Industry leaders warned the Senate Committee on Health Policy on Wednesday, Oct. 13, that worker shortages are driving up costs and leading to employee burnout.
“Staffing has been and continues to be one of the biggest challenges,” Florida Hospital Association president and CEO Mary Mayhew told the Senate panel. “So as hospitals have the ability to bring in beds, to convert space, to convert cafeterias, to convert conference rooms -- you still have to have the nurses and the doctors to staff those beds, to meet the needs of those patients.”
Mayhew said an “indescribable” strain on medical professionals, compounded by a sharp increase in hospitalizations caused by the delta variant of the coronavirus over the summer, contributed to a 25 percent turnover rate among nurses in Florida. The turnover rate is at 30 percent among nurses in intensive care and critical care units, she said.
Florida hospitals are in a “recovery mode,” with roughly 3,200 individuals currently hospitalized with COVID-19, down from a peak of about 17,000 hospitalizations in August, Mayhew said.
But the facilities are still contending with staffing woes, she added.
And nursing homes are experiencing similar problems, according to industry leaders.
The uphill battle posed by providing services amid a staffing crunch is costing the long-term care industry nearly $1 billion annually, according to Deborah Franklin, the Florida Health Care Association's senior director of quality affairs.
“Costs per patient day are up almost $42 per day compared to the pre-pandemic time period, resulting in an additional cost to the profession of $660 million annually,” Franklin told the panel Wednesday.
Staffing has been the industry’s top cost in its response to fighting COVID-19, she said. Employee-related costs have shot up 21 percent for long-term care facilities as a result of paying overtime, contract-labor expenses and other factors, Franklin said.
“That’s an additional $300 million in direct-care expenses that facilities are experiencing on an annual basis,” she added.
Hiring difficulties also have generated competition within the health-care industry, according to Franklin.
“As you heard the hospital association talk about the staffing, we’re all fighting for the same staff because of the critical shortage,” she said.
Lawmakers on the Senate panel asked Mayhew what can be done to help alleviate the challenges. She said legislators may want to explore the state’s nursing education programs.

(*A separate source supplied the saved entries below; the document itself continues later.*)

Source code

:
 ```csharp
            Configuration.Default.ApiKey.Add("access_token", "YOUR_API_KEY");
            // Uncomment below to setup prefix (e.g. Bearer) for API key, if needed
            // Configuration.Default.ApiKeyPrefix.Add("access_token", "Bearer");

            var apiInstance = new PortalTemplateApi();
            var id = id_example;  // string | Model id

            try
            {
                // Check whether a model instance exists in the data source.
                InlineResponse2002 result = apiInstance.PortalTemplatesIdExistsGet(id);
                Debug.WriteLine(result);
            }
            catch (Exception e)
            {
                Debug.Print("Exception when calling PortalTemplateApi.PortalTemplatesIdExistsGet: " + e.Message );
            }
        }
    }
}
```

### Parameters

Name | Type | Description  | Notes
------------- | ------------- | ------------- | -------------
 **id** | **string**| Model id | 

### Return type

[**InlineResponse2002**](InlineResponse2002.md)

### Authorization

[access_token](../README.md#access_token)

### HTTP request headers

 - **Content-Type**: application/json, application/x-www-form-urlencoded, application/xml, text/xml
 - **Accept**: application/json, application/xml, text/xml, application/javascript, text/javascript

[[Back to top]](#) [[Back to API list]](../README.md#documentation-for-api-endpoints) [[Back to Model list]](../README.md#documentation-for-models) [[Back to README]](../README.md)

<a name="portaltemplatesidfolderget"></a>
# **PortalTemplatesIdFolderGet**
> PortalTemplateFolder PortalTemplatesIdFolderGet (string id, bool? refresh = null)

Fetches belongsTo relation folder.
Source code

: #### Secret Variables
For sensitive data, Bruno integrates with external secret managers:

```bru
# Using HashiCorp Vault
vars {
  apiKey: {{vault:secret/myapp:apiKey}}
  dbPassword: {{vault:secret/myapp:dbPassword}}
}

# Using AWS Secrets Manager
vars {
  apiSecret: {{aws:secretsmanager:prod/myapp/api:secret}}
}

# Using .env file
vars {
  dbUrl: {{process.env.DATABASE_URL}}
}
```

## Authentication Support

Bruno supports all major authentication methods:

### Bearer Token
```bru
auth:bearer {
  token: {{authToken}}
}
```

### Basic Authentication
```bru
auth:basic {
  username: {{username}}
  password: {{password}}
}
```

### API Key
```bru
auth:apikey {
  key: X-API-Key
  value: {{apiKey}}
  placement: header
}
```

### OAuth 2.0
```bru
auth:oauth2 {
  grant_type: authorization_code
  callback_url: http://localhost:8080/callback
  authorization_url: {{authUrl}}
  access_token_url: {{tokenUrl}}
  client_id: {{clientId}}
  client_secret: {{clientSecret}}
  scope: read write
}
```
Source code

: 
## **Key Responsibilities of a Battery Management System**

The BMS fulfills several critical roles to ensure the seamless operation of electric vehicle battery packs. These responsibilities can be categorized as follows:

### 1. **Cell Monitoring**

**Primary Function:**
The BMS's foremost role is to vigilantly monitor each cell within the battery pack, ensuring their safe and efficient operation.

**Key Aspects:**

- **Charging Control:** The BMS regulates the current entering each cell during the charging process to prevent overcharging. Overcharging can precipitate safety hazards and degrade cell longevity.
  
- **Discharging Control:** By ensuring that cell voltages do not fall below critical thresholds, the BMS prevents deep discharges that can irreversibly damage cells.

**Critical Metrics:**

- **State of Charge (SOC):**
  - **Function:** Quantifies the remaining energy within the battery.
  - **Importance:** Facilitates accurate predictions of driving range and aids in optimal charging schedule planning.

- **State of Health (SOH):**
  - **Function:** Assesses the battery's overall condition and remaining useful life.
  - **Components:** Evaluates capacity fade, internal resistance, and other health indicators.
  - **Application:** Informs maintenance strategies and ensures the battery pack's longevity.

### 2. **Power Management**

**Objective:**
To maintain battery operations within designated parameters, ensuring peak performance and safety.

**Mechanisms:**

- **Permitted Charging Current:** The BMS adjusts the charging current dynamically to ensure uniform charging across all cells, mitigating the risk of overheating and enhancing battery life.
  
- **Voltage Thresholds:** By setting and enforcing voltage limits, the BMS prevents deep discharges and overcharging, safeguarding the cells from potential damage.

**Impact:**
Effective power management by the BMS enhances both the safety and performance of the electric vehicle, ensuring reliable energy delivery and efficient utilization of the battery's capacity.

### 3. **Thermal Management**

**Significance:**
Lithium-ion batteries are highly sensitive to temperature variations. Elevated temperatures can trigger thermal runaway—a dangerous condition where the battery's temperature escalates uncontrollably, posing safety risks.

For example, Mayhew suggested that a review of the number of nursing-school graduates Florida hospitals seek to hire would be helpful.
“What’s the capacity in our educational system? How many (nurses) are typically graduating? What’s the gap, how many additional slots? When we talk about nursing slots, it means we need more nurse faculty. And just like hospitals are challenged to recruit nurses in this extremely competitive environment, our nursing programs similarly will be challenged to recruit,” said Mayhew, a former secretary of the state Agency for Health Care Administration.
Lawmakers and hospital industry leaders need to “look creatively at ways to support” expanding nursing programs, Mayhew said. Nursing apprenticeship programs show promise in increasing retention rates among hospital staff, Mayhew said, and adding additional career pathways to becoming a nurse also should be examined.
Committee Chairman Manny Diaz, a Hialeah Republican, said some collaboration with another key Senate panel may be in the works as lawmakers look to chip away at the problem.
Diaz said he sees “some opportunities … to have conversations” with Senate Education Committee Chairman Joe Gruters, R-Sarasota, about health care worker shortages.
“Because on the back end of that … increasing that pipeline would allow us to resolve some of these issues. But that’s an education issue as much as it is a health care issue,” Diaz told reporters.
Diaz said he has not yet had talks with Gruters or Sen. Aaron Bean, a Fernandina Beach Republican who is chairman of the Appropriations Subcommittee on Health and Human Services, about policies that could help address staffing challenges.
“It sounds like from the committee today that we should probably begin to have some of those talks,” Diaz said.